In the East Kootenay, two deaths have been linked with drug toxicity in July. So far, 11 people have died in the East Kootenay in 2020, the highest number since 13 reported deaths in 2016, according to a report from the BC Coroners Service.
The drug deaths for July 2020 represent a 136% increase over the 74 deaths seen in July of last year.

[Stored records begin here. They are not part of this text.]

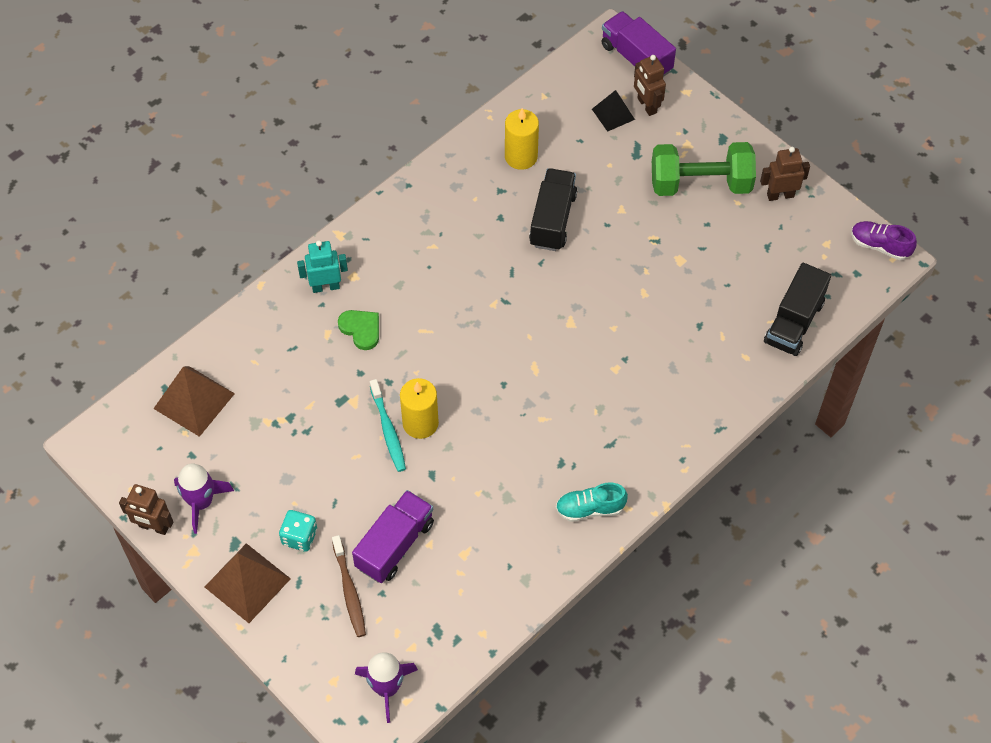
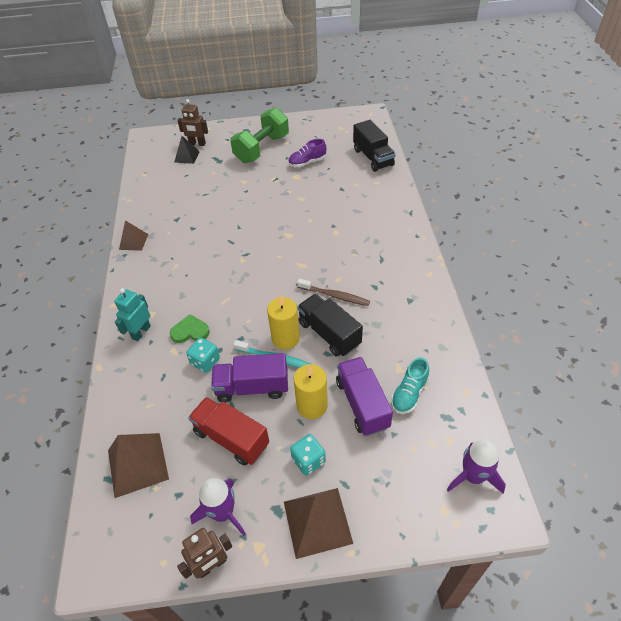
camera: 50 degrees left, 10 degrees down
brown toothbrush [332,535,366,637] -> brown toothbrush moved to [297,279,370,306]
yellow candle [505,108,539,170] -> yellow candle moved to [293,364,328,419]
black truck [529,168,577,251] -> black truck moved to [297,294,363,357]
turquoise shoe [556,483,628,522] -> turquoise shoe moved to [391,357,429,414]
purple truck [601,11,676,77] -> purple truck moved to [211,353,288,403]
brown robot [760,147,810,201] -> none
purple shoe [851,221,917,260] -> purple shoe moved to [288,139,326,168]
none -> brown pyramid [119,220,148,251]
none -> turquoise dice [186,338,220,373]
none -> red truck [188,397,269,466]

“The number of people dying in B.C. due to an unsafe drug supply continues to surpass deaths due to homicides, motor vehicle incidents, suicides and COVID-19 combined,” said Lisa Lapointe, chief coroner. “This health emergency continues to take a tragic toll on people from all walks of life and in all communities of the province. Access to key harm reduction services in the midst of a dual health emergency has been a challenge, and the extreme concentration of the illicit fentanyl being trafficked is resulting in deaths within moments of use.”
So far in 2020, 909 people have died from illicit drug deaths, with numbers in each health authority at or near the highest monthly totals ever recorded.
According to the B.C. Government, toxicology data in the report indicates an increase in the number of cases with extreme fentanyl concentrations, over 50 micrograms per litre, in April May, June and July than in previous months.
“Access to a safer supply remains the number one, most urgently needed intervention to stop overdoses and stop people from dying,” said Guy Felicella, peer clinical advisor with the Overdose Emergency Response Centre and BC Centre on Substance Use. “Let’s be clear. Nobody chooses to become addicted to drugs and nobody chooses to die of an overdose. We can give people a choice though: to choose between the toxic, poisoned street drug supply that is fuelling these deaths or pharmaceutical alternatives in the form of a safer supply. Making that choice a reality is a matter of life and death.”
In addition to an increase in deaths, non-fatal overdoses have gone up, reaching a record high of more than 2,700 calls reported by BC Emergency Health Services in July.
“Paramedics are responding to and reviving overdose patients about 80 times a day, every single day in B.C.,” said Jon Deakin, paramedic practice leader with BCEHS. “It’s a lot. It’s the highest number of daily overdoses BCEHS has ever seen.”
The B.C. Government said drug toxicity deaths have been increasing since March, with five consecutive months reporting more than 100 deaths.
“What the latest numbers show us is that the overdose crisis has been made worse by the COVID-19 pandemic and the unprecedented tragedy of death and loss to families in our province continues,” said Dr. Bonnie Henry, provincial health officer. “The toxicity of drug supply is extreme, and I implore anyone who may be using drugs to not do it alone. For friends and family members who are concerned about loved ones, reach out and connect with them and let them know they are not alone.”
Henry added that she believes measures taken against the COVID-19 pandemic are a contributing factor in the high numbers of deaths in recent months.
Drug users are encouraged to download the Lifeguard app from Google Play or the App Store, which is meant to help prevent a fatal overdose.